The first thing that came to mind when I read your response is: You have to think like a crook to beat the crook. LOL
Doing something like that would never have crossed my mind. I guess I need to hang out with you more my sullied friend. hahaha

Hi @merej99 - missed you too! Thanks for sharing your thoughts :) I'll be addressing a lot of these points in my witness post today.

@timcliff u do the witnesses update. Can you do an informal poll to see whom is going to go HF17?

I will be doing my witness report on Sunday. It is actually hard to get a response from a lot of the witnesses though. Some probably haven't made up their minds yet either. It will be up to each witness to communicate their position on the HF with the community.

I can't say I am in favor of most of these... I feel like if we fix the voting power issues it may solve some of the other problems with the site... That and we haven't really had a large enough user base to really find out if the system works as is or not.

Isn't the problem currently that steemit is losing members with same speed that it is gaining them? Most of these new account are probably bots, just to keep numbers pretty and the members leaving actual people with bad taste in their mouth. Steemit had its moment in the spotlight and back then you had tons of posts with this message "Steemit is not pyramid scheme" but if it looks like a duck and sounds like a duck, it probably is a duck. So not changing things probably isn't an option if Dan Larimer ever wants his name to be associated with something else than failure, though if just getting money was his goal he did succeed. So he probably doesn't care. Good for him.

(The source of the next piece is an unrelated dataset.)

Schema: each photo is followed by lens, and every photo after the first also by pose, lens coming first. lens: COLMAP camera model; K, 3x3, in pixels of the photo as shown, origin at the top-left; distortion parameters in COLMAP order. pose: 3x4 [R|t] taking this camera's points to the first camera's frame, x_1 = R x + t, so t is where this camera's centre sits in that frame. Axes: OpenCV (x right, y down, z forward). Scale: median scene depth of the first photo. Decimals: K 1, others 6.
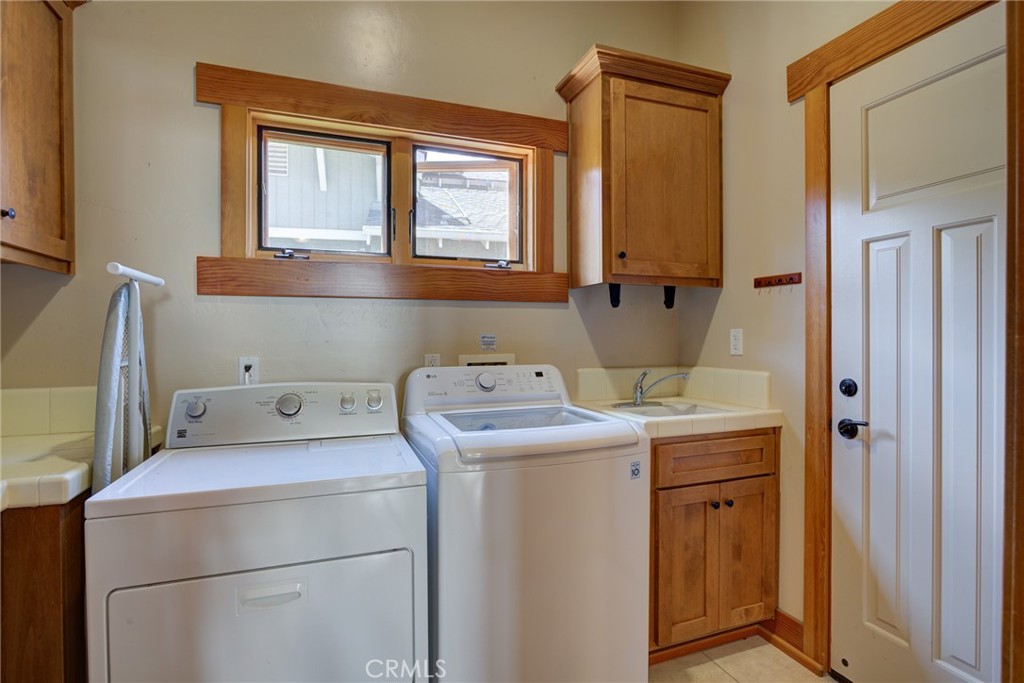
lens RADIAL K [[501.3, 0, 512.0], [0, 501.3, 340.2], [0, 0, 1]] dist [-0.021015, 0.009127]
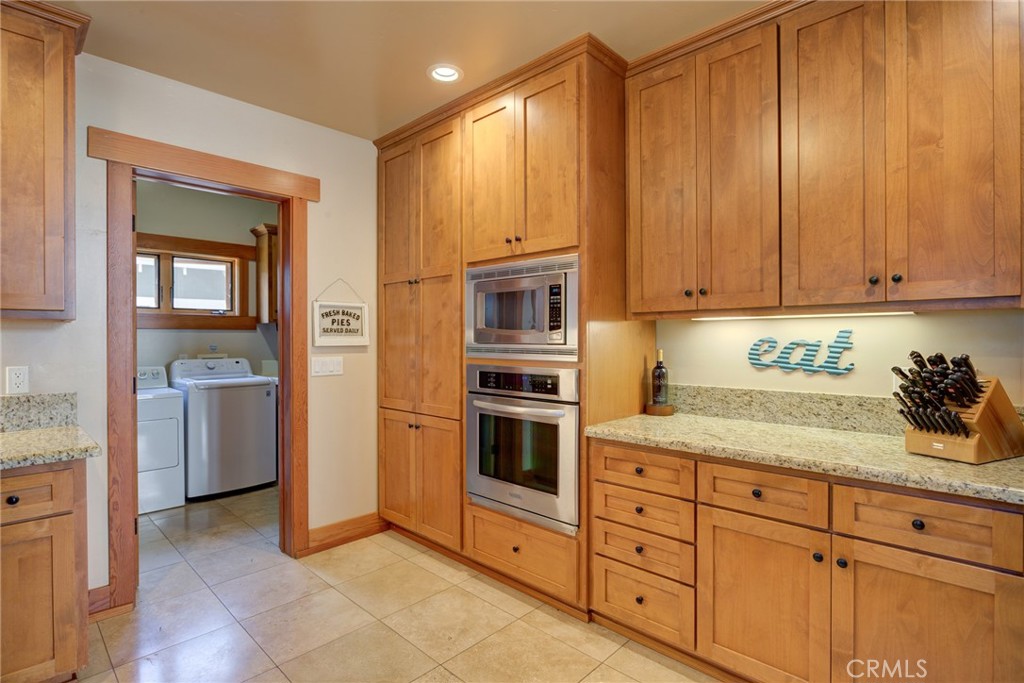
lens RADIAL K [[501.3, 0, 512.0], [0, 501.3, 340.2], [0, 0, 1]] dist [-0.021015, 0.009127]
pose [[0.901495, -0.001879, 0.432786, 0.186220], [0.006418, 0.999939, -0.009027, -0.005401], [-0.432742, 0.010916, 0.901451, -1.502459]]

This is a view widely shared in cryptospace and when steem price reaches that of bitshares I guess we can all start looking forward for his next project. Can't wait to see that.

Just joking Dan ;)

A lot of these are probably beneficial.

However, I still believe that the most needed updates are ones for the UI. I can't tell you how annoying it is that our posts cannot use CSS. Let us not forget that Steemit is not only a cryptocurrency platform, it is also a blogging platform, and is competing with all other blogging platforms out there (Wordpress, Blogger, etc.). Comparatively, we're still in the stone age. And if we want the same level of adoption as these other blogging platforms, then we need to catch up.

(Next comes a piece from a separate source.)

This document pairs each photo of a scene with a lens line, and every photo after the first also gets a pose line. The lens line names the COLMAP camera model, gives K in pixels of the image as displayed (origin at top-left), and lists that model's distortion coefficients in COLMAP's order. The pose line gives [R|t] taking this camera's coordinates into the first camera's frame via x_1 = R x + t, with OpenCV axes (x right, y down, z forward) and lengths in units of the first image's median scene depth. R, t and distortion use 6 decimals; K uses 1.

From a development perspective, it makes sense to build the "engine" first and then worry about the UI parts later. If there are plans to continue tweaking the engine, and each time a tweak is made they have to update the UI - it is a lot of double work.

And if Steemit were a car, I would agree with you completely.

But Steemit is actually a piece of software. Now, many software developers deceive themselves into believing that what customers really want is a fine-tuned engine under the hood. It is one of their most common misconceptions. If this were true, we would all still be using Word Perfect as our word processor.

History has proven, again and again, that the only thing users care about is the interface, because it is the only part that the users actually interact with. And Steemit's #1 problem, lightyears ahead of all other problems at this moment, is that it is having problems attracting users.

By insisting that the underlying engine is a more pressing concern, you have fallen into the same trap that so many engineers have succumbed to over the years. Your concern is no doubt well intentioned, but it is divorced from reality.

If we were getting ready to officially launch tomorrow, I would completely agree with you. The site that we have today is not even close to something that is ready for mainstream. We need a "sexy UI" upgrade, with a lot more bells and whistles and improvements on the user experience.

The order that things are done is important though. The dev team has indicated that they have a lot of things that they plan to implement at the blockchain level, and it sounds like many of them are going to have dramatic changes to the user experience (like communities).

I am not arguing in favor of keeping the crappy UI. I am just saying that as a community of "beta testers" (which is what we all are) - that we should accept a limited UI for some time while they work on more of the important back-end features.